*PROBLEM DETAILS*.
Which lines of the listing below contain the word "kids"? Gather each of them.

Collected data
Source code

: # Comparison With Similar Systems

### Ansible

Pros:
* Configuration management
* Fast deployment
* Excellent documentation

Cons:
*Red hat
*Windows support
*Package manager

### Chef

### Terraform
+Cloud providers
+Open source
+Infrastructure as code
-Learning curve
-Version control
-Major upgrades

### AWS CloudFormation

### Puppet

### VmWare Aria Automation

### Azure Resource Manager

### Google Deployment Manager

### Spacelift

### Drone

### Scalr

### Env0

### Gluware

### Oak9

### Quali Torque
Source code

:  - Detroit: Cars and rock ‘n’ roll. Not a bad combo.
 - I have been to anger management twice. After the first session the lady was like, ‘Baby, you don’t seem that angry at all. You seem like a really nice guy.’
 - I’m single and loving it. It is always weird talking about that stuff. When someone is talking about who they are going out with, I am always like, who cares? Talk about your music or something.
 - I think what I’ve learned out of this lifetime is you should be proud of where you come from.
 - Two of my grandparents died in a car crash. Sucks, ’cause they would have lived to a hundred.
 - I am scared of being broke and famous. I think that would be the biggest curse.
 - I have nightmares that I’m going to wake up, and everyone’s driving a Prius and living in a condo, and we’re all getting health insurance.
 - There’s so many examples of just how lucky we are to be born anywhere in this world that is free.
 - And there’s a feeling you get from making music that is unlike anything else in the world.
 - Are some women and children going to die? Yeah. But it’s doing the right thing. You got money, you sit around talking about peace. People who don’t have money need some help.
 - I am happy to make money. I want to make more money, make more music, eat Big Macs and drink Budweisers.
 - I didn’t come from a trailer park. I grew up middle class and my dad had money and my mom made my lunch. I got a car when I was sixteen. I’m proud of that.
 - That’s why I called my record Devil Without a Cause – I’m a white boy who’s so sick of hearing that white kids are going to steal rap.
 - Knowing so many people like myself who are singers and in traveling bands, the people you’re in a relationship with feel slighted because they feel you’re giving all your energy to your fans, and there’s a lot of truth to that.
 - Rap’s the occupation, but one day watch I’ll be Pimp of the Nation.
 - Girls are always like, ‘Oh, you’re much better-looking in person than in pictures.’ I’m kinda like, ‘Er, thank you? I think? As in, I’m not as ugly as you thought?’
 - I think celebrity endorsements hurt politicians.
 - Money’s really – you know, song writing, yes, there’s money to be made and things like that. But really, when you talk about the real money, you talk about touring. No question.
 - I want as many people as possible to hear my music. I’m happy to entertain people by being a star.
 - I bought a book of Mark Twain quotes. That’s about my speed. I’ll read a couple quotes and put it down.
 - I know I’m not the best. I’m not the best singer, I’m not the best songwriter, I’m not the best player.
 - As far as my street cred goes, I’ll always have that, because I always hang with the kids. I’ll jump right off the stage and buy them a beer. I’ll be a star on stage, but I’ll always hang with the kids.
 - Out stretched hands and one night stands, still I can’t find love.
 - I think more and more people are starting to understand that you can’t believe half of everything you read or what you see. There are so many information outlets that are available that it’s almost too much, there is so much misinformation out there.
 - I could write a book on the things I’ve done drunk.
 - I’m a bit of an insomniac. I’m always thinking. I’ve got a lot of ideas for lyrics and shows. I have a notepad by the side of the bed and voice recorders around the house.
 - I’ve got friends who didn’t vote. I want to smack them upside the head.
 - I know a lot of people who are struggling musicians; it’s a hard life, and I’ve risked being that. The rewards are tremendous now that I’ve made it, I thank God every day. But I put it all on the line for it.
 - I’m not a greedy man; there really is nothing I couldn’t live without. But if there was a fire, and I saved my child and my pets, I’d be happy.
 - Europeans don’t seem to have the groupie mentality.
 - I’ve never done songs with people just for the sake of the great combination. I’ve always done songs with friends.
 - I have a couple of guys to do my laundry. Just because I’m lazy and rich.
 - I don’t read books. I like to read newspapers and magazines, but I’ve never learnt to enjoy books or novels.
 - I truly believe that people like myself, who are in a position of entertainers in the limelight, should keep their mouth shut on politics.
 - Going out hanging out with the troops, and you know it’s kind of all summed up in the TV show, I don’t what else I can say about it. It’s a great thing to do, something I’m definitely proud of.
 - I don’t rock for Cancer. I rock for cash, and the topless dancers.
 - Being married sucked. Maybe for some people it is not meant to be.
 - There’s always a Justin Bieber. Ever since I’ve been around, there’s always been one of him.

*RESULT*.
 - That’s why I called my record Devil Without a Cause – I’m a white boy who’s so sick of hearing that white kids are going to steal rap.
 - As far as my street cred goes, I’ll always have that, because I always hang with the kids. I’ll jump right off the stage and buy them a beer. I’ll be a star on stage, but I’ll always hang with the kids.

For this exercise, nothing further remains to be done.